_WORK INSTRUCTIONS:_
[1] Output the passage of the setup guide that begins at the words "1. sudo nano" and stops after the words "previously done so.", copied character for character.
[2] According to the setup guide, what command turns off the Ubuntu firewall?
[3] Please decide whether each statement agrees with the setup guide, answering yes or no and quoting the words of the guide that settle it: (a) The keytab files are given permissions of 750. (b) The keytool command that creates the keystore uses a key size of 2048. (c) The 127.0.1.1 line in /etc/hosts should be kept.

_EXTRACT TO READ:_
Set Keytab Permissions/Ownership

  1. sudo chown root:hadoopuser /etc/security/keytabs/*
  2. sudo chmod 750 /etc/security/keytabs/*

Hosts Update

  1. sudo nano /etc/hosts
  2.  
  3. #Remove 127.0.1.1 line
  4.  
  5. #Change 127.0.0.1 to the following
  6. 127.0.0.1 realm.ca hadoop localhost

Ubuntu Firewall

  1. sudo ufw disable

SSL

Setup SSL Directories if you have not previously done so.

  1. sudo mkdir -p /etc/security/serverKeys
  2. sudo chown -R root:hadoopuser /etc/security/serverKeys/
  3. sudo chmod 755 /etc/security/serverKeys/
  4.  
  5. cd /etc/security/serverKeys

Setup Keystore

  1. sudo keytool -genkey -alias NAMENODE -keyalg RSA -keysize 1024 -dname "CN=NAMENODE,OU=ORGANIZATION_UNIT,C=canada" -keypass PASSWORD -keystore /etc/security/serverKeys/keystore.jks -storepass PASSWORD
  2. sudo keytool -export -alias NAMENODE -keystore /etc/security/serverKeys/keystore.jks -rfc -file /etc/security/serverKeys/NAMENODE.csr -storepass PASSWORD

Setup Truststore

  1. sudo keytool -import -noprompt -alias NAMENODE -file /etc/security/serverKeys/NAMENODE.csr -keystore /etc/security/serverKeys/truststore.jks -storepass PASSWORD

Generate Self Signed Certifcate

  1. sudo openssl genrsa -out /etc/security/serverKeys/NAMENODE.key 2048
  2.  
  3. sudo openssl req -x509 -new -key /etc/security/serverKeys/NAMENODE.key -days 300 -out /etc/security/serverKeys/NAMENODE.pem
  4.

Dataset rows
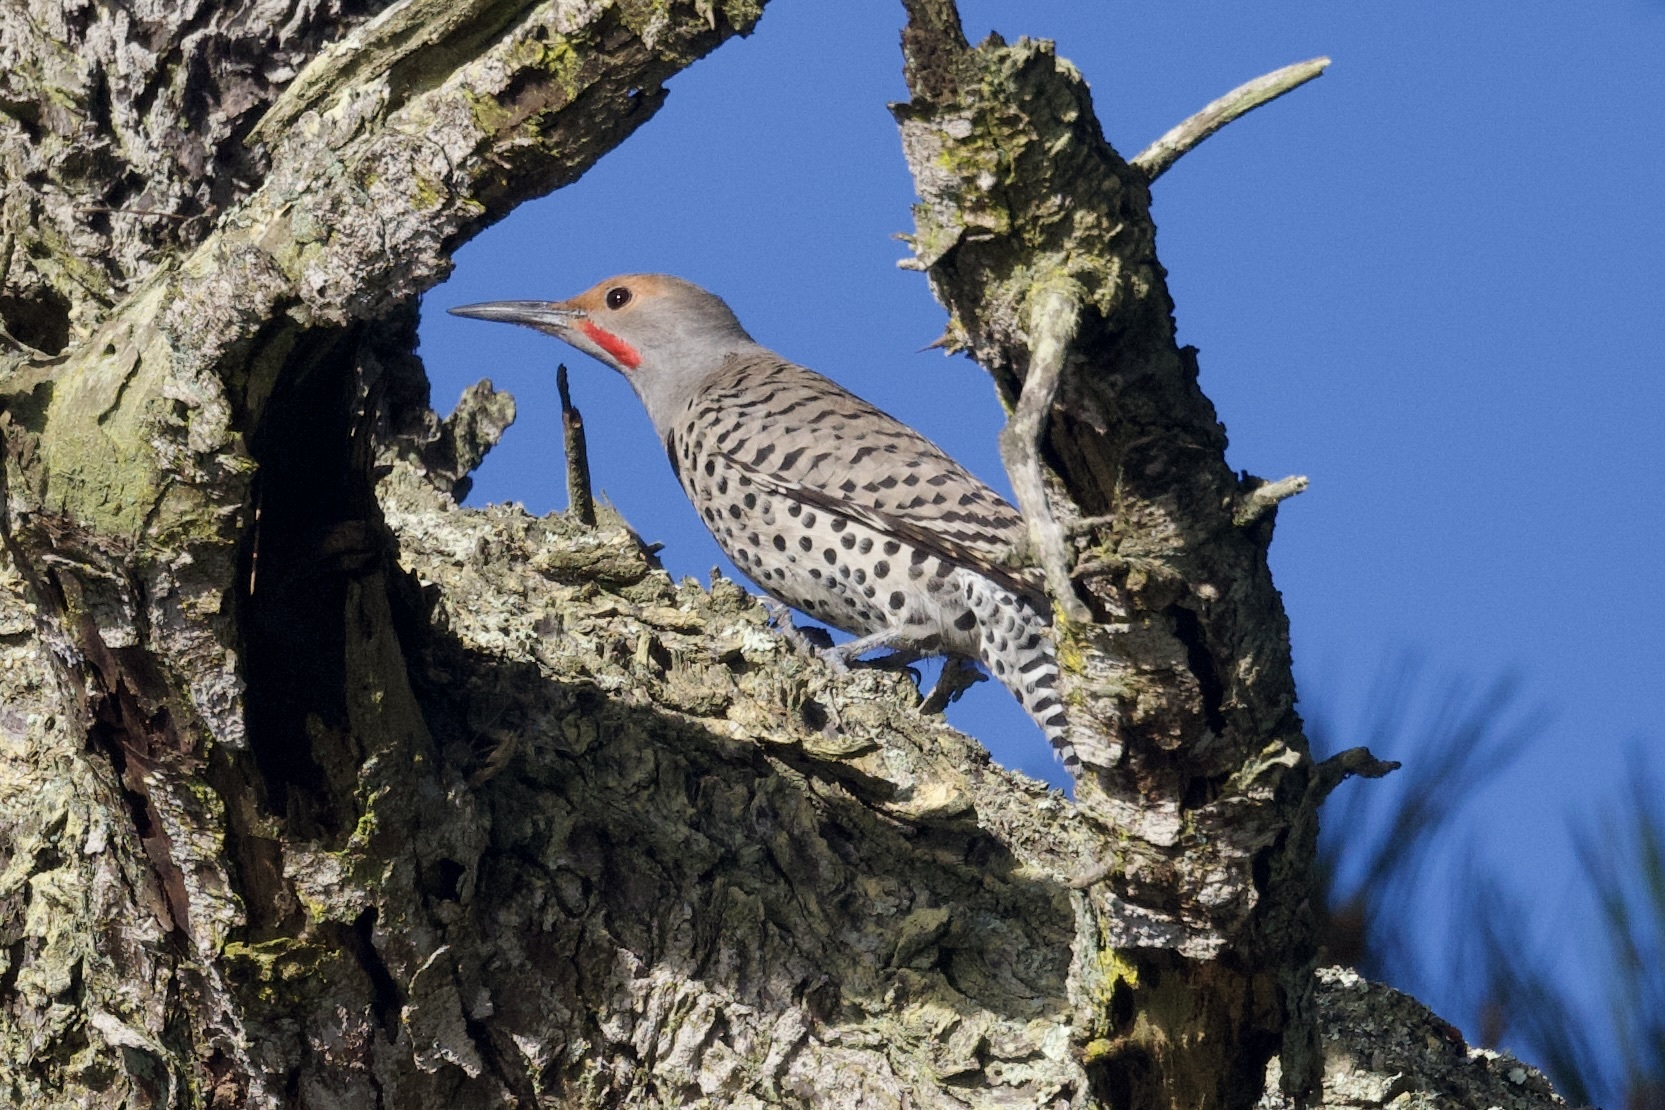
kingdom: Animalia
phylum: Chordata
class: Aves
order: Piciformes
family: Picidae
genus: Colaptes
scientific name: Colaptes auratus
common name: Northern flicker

_SOLUTIONS BELOW:_
[1]
1. sudo nano /etc/hosts
  2.  
  3. #Remove 127.0.1.1 line
  4.  
  5. #Change 127.0.0.1 to the following
  6. 127.0.0.1 realm.ca hadoop localhost

Ubuntu Firewall

  1. sudo ufw disable

SSL

Setup SSL Directories if you have not previously done so.

[2] sudo ufw disable

[3]
(a) Yes: "sudo chmod 750 /etc/security/keytabs/*"
(b) No: "-keysize 1024"
(c) No: "#Remove 127.0.1.1 line"